[Saved data entries]:
<<<<

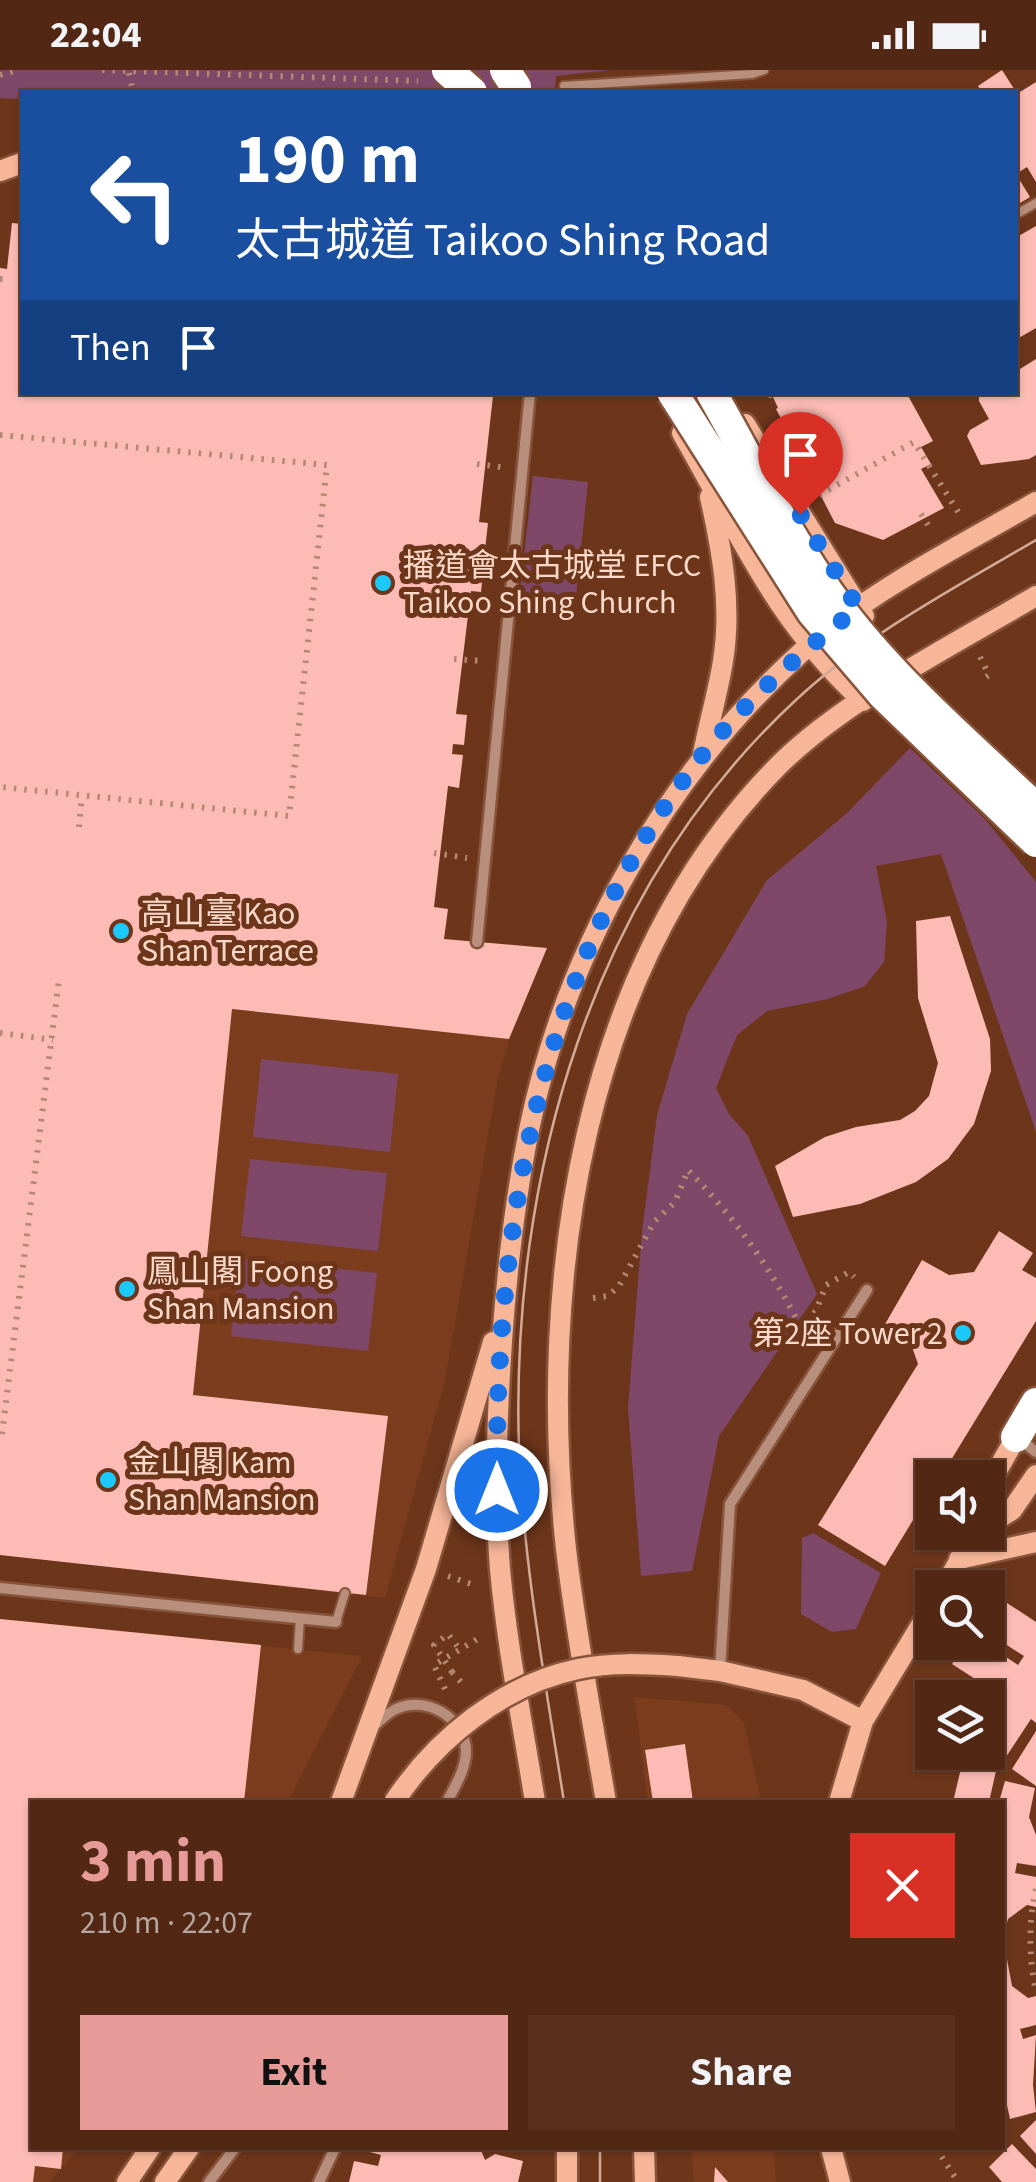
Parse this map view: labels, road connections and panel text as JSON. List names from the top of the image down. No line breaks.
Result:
{"places":["播道會太古城堂 EFCC Taikoo Shing Church","高山臺 Kao Shan Terrace","鳳山閣 Foong Shan Mansion","第2座 Tower 2","金山閣 Kam Shan Mansion"],"page":{"status":"22:04","turn":["190 m","太古城道 Taikoo Shing Road"],"then":"Then","heading":["3 min","210 m · 22:07"],"buttons":["Exit","Share"]}}
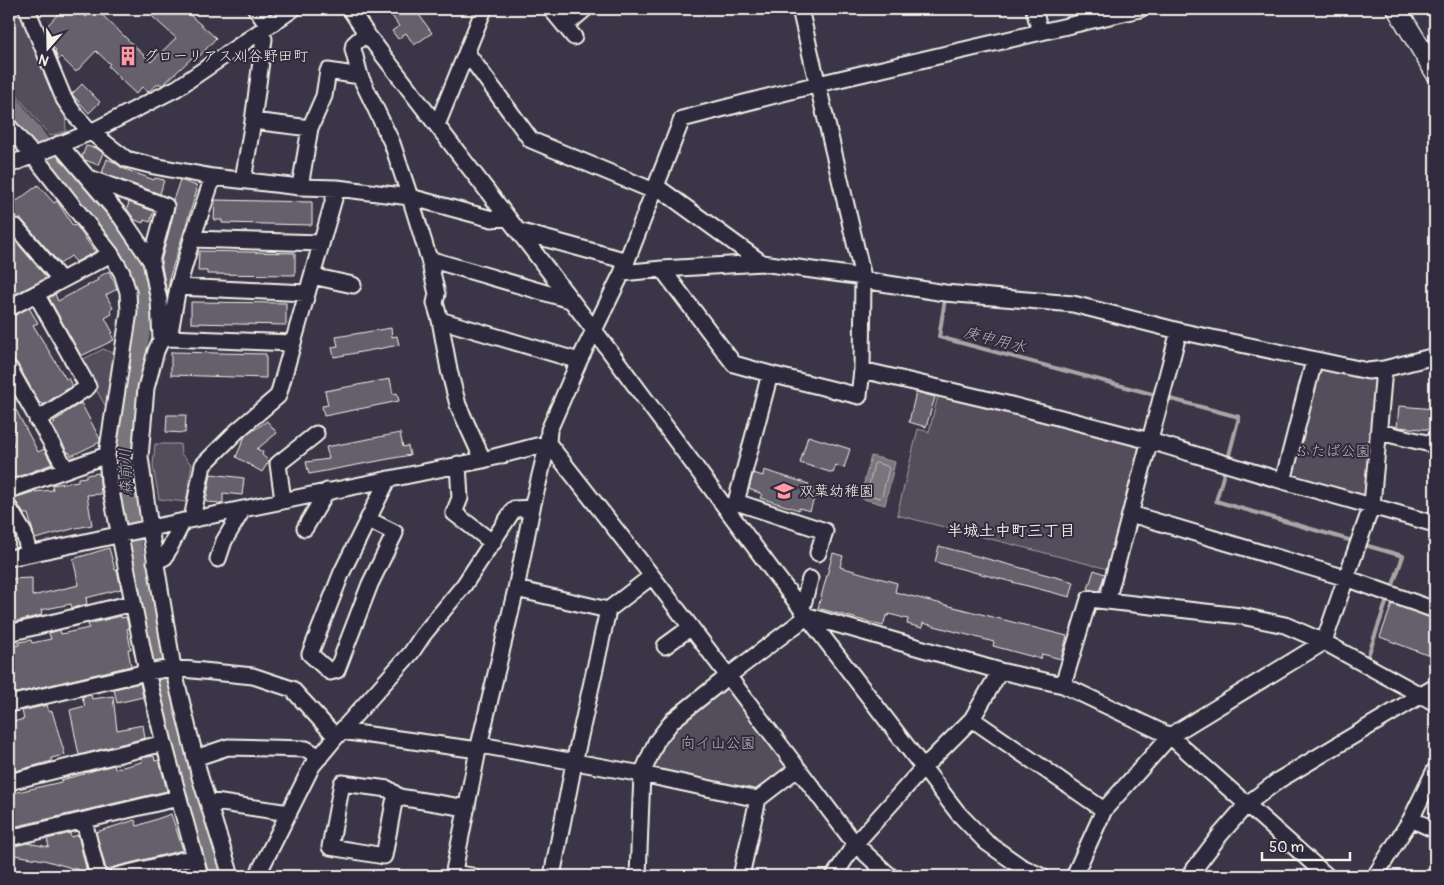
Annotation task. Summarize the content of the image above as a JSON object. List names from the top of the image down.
{
  "districts": ["半城土中町三丁目"],
  "water": ["庚申用水", "森前川"],
  "parks": ["ふたば公園", "向イ山公園"],
  "places": {
    "building": ["グローリアス刈谷野田町"],
    "school or university": ["双葉幼稚園"]
  },
  "scale_bar": "50 m",
  "north": "bottom"
}
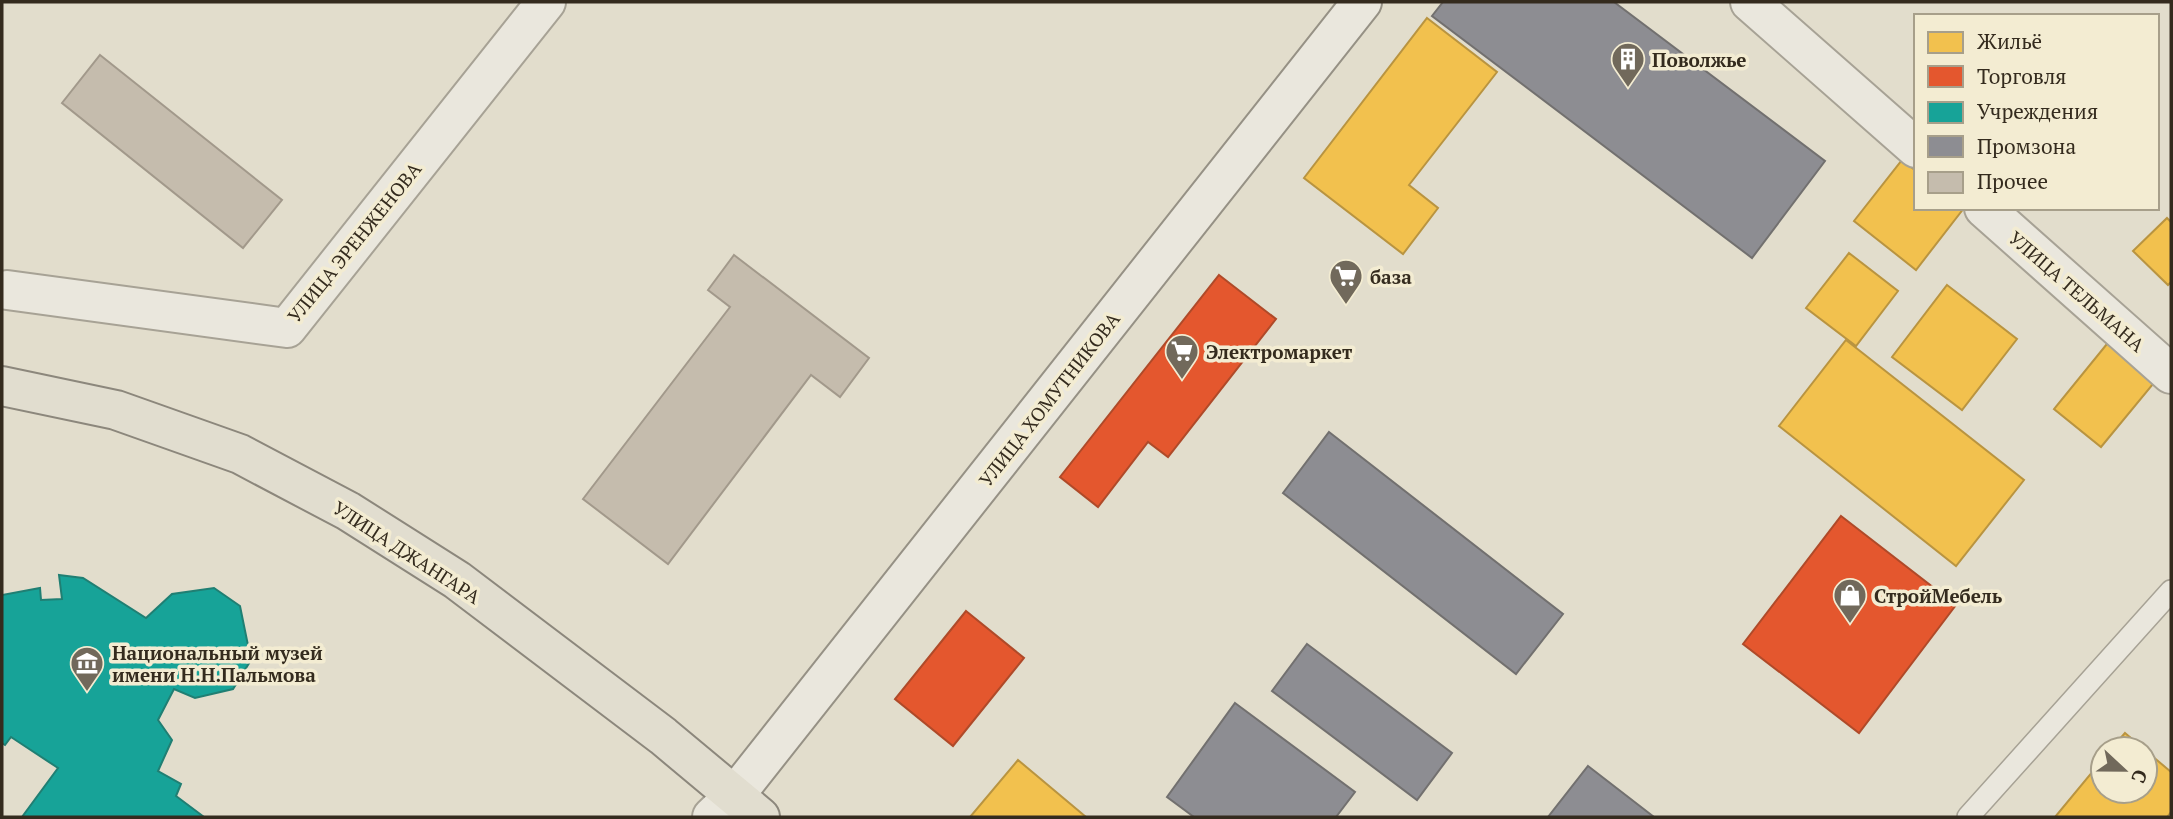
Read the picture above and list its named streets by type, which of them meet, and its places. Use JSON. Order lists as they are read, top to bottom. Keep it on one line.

>>>>

[What you will do]: Leave out the pictures and output the rest of the records exactly.

[Result of this task]:
Parse this map view: labels, road connections and panel text as JSON. List names from the top of the image down. No line breaks.
Result:
{"places":["播道會太古城堂 EFCC Taikoo Shing Church","高山臺 Kao Shan Terrace","鳳山閣 Foong Shan Mansion","第2座 Tower 2","金山閣 Kam Shan Mansion"],"page":{"status":"22:04","turn":["190 m","太古城道 Taikoo Shing Road"],"then":"Then","heading":["3 min","210 m · 22:07"],"buttons":["Exit","Share"]}}
Annotation task. Summarize the content of the image above as a JSON object. List names from the top of the image down.
{
  "districts": ["半城土中町三丁目"],
  "water": ["庚申用水", "森前川"],
  "parks": ["ふたば公園", "向イ山公園"],
  "places": {
    "building": ["グローリアス刈谷野田町"],
    "school or university": ["双葉幼稚園"]
  },
  "scale_bar": "50 m",
  "north": "bottom"
}
Read the picture above and list its named streets by type, which of them meet, and its places. Use JSON. Order lists as they are read, top to bottom. Keep it on one line.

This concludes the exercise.